EXERCISE AIM » Rewrite the records below with "MasterCard" changed to "Mastercard", leaving every other word as it is.
───── DATA TO PROCESS
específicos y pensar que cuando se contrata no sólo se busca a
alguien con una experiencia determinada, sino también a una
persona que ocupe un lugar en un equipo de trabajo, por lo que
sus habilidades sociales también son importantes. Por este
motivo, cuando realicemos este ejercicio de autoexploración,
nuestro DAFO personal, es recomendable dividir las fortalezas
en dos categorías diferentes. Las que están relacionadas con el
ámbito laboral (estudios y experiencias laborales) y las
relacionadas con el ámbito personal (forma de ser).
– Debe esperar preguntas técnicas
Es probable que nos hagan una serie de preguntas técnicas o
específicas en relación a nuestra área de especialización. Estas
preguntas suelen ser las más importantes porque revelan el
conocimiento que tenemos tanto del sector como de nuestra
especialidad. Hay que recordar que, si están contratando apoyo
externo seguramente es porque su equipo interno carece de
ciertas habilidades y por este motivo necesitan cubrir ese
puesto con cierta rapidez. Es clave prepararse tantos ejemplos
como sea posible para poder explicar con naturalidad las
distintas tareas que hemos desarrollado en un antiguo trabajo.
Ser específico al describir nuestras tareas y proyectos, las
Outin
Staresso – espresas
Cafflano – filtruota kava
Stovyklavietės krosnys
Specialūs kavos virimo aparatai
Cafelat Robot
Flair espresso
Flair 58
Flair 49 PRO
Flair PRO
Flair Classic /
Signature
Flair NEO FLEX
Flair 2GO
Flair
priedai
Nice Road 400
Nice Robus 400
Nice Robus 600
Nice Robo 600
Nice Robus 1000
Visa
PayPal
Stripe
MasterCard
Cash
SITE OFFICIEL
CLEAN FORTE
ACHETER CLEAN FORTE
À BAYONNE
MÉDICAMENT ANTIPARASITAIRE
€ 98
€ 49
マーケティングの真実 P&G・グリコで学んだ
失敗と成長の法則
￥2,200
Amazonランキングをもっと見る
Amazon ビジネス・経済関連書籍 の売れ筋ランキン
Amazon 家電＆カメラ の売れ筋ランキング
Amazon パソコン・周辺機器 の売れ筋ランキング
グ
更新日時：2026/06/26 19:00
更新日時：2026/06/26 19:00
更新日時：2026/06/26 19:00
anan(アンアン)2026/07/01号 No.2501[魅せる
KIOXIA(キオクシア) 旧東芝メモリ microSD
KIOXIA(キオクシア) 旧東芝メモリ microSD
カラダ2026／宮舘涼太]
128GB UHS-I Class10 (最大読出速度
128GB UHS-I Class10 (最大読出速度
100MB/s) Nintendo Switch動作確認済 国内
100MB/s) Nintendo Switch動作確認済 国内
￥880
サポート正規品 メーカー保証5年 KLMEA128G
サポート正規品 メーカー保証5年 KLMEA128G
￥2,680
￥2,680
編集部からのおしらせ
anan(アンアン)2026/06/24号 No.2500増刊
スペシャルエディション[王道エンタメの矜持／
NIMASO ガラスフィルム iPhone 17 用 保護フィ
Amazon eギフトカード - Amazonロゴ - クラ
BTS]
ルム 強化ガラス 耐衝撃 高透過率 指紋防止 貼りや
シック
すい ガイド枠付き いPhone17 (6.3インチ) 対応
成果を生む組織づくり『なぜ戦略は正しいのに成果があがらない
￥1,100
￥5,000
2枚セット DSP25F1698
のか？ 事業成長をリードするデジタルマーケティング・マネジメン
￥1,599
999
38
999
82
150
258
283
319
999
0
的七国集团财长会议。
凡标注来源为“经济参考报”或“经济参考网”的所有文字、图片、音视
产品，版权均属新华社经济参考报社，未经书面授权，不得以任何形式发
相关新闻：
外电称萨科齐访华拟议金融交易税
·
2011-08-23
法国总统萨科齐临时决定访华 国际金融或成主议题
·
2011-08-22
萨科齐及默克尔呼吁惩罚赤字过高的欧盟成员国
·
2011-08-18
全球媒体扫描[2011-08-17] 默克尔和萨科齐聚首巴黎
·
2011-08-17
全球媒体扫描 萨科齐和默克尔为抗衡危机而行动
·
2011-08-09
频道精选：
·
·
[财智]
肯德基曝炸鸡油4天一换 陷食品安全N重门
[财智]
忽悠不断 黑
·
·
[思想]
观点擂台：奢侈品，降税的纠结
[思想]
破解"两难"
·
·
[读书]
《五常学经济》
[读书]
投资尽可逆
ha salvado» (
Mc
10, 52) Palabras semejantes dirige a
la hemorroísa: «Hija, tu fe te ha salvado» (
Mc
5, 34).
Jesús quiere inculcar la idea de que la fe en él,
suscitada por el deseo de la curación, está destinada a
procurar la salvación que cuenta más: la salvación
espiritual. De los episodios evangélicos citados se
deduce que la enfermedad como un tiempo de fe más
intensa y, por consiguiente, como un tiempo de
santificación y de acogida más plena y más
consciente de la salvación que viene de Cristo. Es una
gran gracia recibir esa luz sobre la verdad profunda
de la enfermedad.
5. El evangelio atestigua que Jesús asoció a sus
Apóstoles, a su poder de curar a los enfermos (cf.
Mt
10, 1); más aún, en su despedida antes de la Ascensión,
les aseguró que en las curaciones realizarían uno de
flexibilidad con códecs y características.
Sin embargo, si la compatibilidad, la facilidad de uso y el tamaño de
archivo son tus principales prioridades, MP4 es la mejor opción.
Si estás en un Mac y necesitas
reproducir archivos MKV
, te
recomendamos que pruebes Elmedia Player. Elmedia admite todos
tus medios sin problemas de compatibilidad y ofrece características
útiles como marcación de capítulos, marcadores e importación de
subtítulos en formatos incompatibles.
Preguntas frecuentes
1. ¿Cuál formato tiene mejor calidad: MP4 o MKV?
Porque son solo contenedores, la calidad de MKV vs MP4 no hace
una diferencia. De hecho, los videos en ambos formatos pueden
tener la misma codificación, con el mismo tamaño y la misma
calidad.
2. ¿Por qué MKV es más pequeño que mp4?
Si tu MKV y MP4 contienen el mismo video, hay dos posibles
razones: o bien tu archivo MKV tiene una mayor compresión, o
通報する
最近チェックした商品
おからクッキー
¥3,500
──────────
ANSWER BOX »
específicos y pensar que cuando se contrata no sólo se busca a
alguien con una experiencia determinada, sino también a una
persona que ocupe un lugar en un equipo de trabajo, por lo que
sus habilidades sociales también son importantes. Por este
motivo, cuando realicemos este ejercicio de autoexploración,
nuestro DAFO personal, es recomendable dividir las fortalezas
en dos categorías diferentes. Las que están relacionadas con el
ámbito laboral (estudios y experiencias laborales) y las
relacionadas con el ámbito personal (forma de ser).
– Debe esperar preguntas técnicas
Es probable que nos hagan una serie de preguntas técnicas o
específicas en relación a nuestra área de especialización. Estas
preguntas suelen ser las más importantes porque revelan el
conocimiento que tenemos tanto del sector como de nuestra
especialidad. Hay que recordar que, si están contratando apoyo
externo seguramente es porque su equipo interno carece de
ciertas habilidades y por este motivo necesitan cubrir ese
puesto con cierta rapidez. Es clave prepararse tantos ejemplos
como sea posible para poder explicar con naturalidad las
distintas tareas que hemos desarrollado en un antiguo trabajo.
Ser específico al describir nuestras tareas y proyectos, las
Outin
Staresso – espresas
Cafflano – filtruota kava
Stovyklavietės krosnys
Specialūs kavos virimo aparatai
Cafelat Robot
Flair espresso
Flair 58
Flair 49 PRO
Flair PRO
Flair Classic /
Signature
Flair NEO FLEX
Flair 2GO
Flair
priedai
Nice Road 400
Nice Robus 400
Nice Robus 600
Nice Robo 600
Nice Robus 1000
Visa
PayPal
Stripe
Mastercard
Cash
SITE OFFICIEL
CLEAN FORTE
ACHETER CLEAN FORTE
À BAYONNE
MÉDICAMENT ANTIPARASITAIRE
€ 98
€ 49
マーケティングの真実 P&G・グリコで学んだ
失敗と成長の法則
￥2,200
Amazonランキングをもっと見る
Amazon ビジネス・経済関連書籍 の売れ筋ランキン
Amazon 家電＆カメラ の売れ筋ランキング
Amazon パソコン・周辺機器 の売れ筋ランキング
グ
更新日時：2026/06/26 19:00
更新日時：2026/06/26 19:00
更新日時：2026/06/26 19:00
anan(アンアン)2026/07/01号 No.2501[魅せる
KIOXIA(キオクシア) 旧東芝メモリ microSD
KIOXIA(キオクシア) 旧東芝メモリ microSD
カラダ2026／宮舘涼太]
128GB UHS-I Class10 (最大読出速度
128GB UHS-I Class10 (最大読出速度
100MB/s) Nintendo Switch動作確認済 国内
100MB/s) Nintendo Switch動作確認済 国内
￥880
サポート正規品 メーカー保証5年 KLMEA128G
サポート正規品 メーカー保証5年 KLMEA128G
￥2,680
￥2,680
編集部からのおしらせ
anan(アンアン)2026/06/24号 No.2500増刊
スペシャルエディション[王道エンタメの矜持／
NIMASO ガラスフィルム iPhone 17 用 保護フィ
Amazon eギフトカード - Amazonロゴ - クラ
BTS]
ルム 強化ガラス 耐衝撃 高透過率 指紋防止 貼りや
シック
すい ガイド枠付き いPhone17 (6.3インチ) 対応
成果を生む組織づくり『なぜ戦略は正しいのに成果があがらない
￥1,100
￥5,000
2枚セット DSP25F1698
のか？ 事業成長をリードするデジタルマーケティング・マネジメン
￥1,599
999
38
999
82
150
258
283
319
999
0
的七国集团财长会议。
凡标注来源为“经济参考报”或“经济参考网”的所有文字、图片、音视
产品，版权均属新华社经济参考报社，未经书面授权，不得以任何形式发
相关新闻：
外电称萨科齐访华拟议金融交易税
·
2011-08-23
法国总统萨科齐临时决定访华 国际金融或成主议题
·
2011-08-22
萨科齐及默克尔呼吁惩罚赤字过高的欧盟成员国
·
2011-08-18
全球媒体扫描[2011-08-17] 默克尔和萨科齐聚首巴黎
·
2011-08-17
全球媒体扫描 萨科齐和默克尔为抗衡危机而行动
·
2011-08-09
频道精选：
·
·
[财智]
肯德基曝炸鸡油4天一换 陷食品安全N重门
[财智]
忽悠不断 黑
·
·
[思想]
观点擂台：奢侈品，降税的纠结
[思想]
破解"两难"
·
·
[读书]
《五常学经济》
[读书]
投资尽可逆
ha salvado» (
Mc
10, 52) Palabras semejantes dirige a
la hemorroísa: «Hija, tu fe te ha salvado» (
Mc
5, 34).
Jesús quiere inculcar la idea de que la fe en él,
suscitada por el deseo de la curación, está destinada a
procurar la salvación que cuenta más: la salvación
espiritual. De los episodios evangélicos citados se
deduce que la enfermedad como un tiempo de fe más
intensa y, por consiguiente, como un tiempo de
santificación y de acogida más plena y más
consciente de la salvación que viene de Cristo. Es una
gran gracia recibir esa luz sobre la verdad profunda
de la enfermedad.
5. El evangelio atestigua que Jesús asoció a sus
Apóstoles, a su poder de curar a los enfermos (cf.
Mt
10, 1); más aún, en su despedida antes de la Ascensión,
les aseguró que en las curaciones realizarían uno de
flexibilidad con códecs y características.
Sin embargo, si la compatibilidad, la facilidad de uso y el tamaño de
archivo son tus principales prioridades, MP4 es la mejor opción.
Si estás en un Mac y necesitas
reproducir archivos MKV
, te
recomendamos que pruebes Elmedia Player. Elmedia admite todos
tus medios sin problemas de compatibilidad y ofrece características
útiles como marcación de capítulos, marcadores e importación de
subtítulos en formatos incompatibles.
Preguntas frecuentes
1. ¿Cuál formato tiene mejor calidad: MP4 o MKV?
Porque son solo contenedores, la calidad de MKV vs MP4 no hace
una diferencia. De hecho, los videos en ambos formatos pueden
tener la misma codificación, con el mismo tamaño y la misma
calidad.
2. ¿Por qué MKV es más pequeño que mp4?
Si tu MKV y MP4 contienen el mismo video, hay dos posibles
razones: o bien tu archivo MKV tiene una mayor compresión, o
通報する
最近チェックした商品
おからクッキー
¥3,500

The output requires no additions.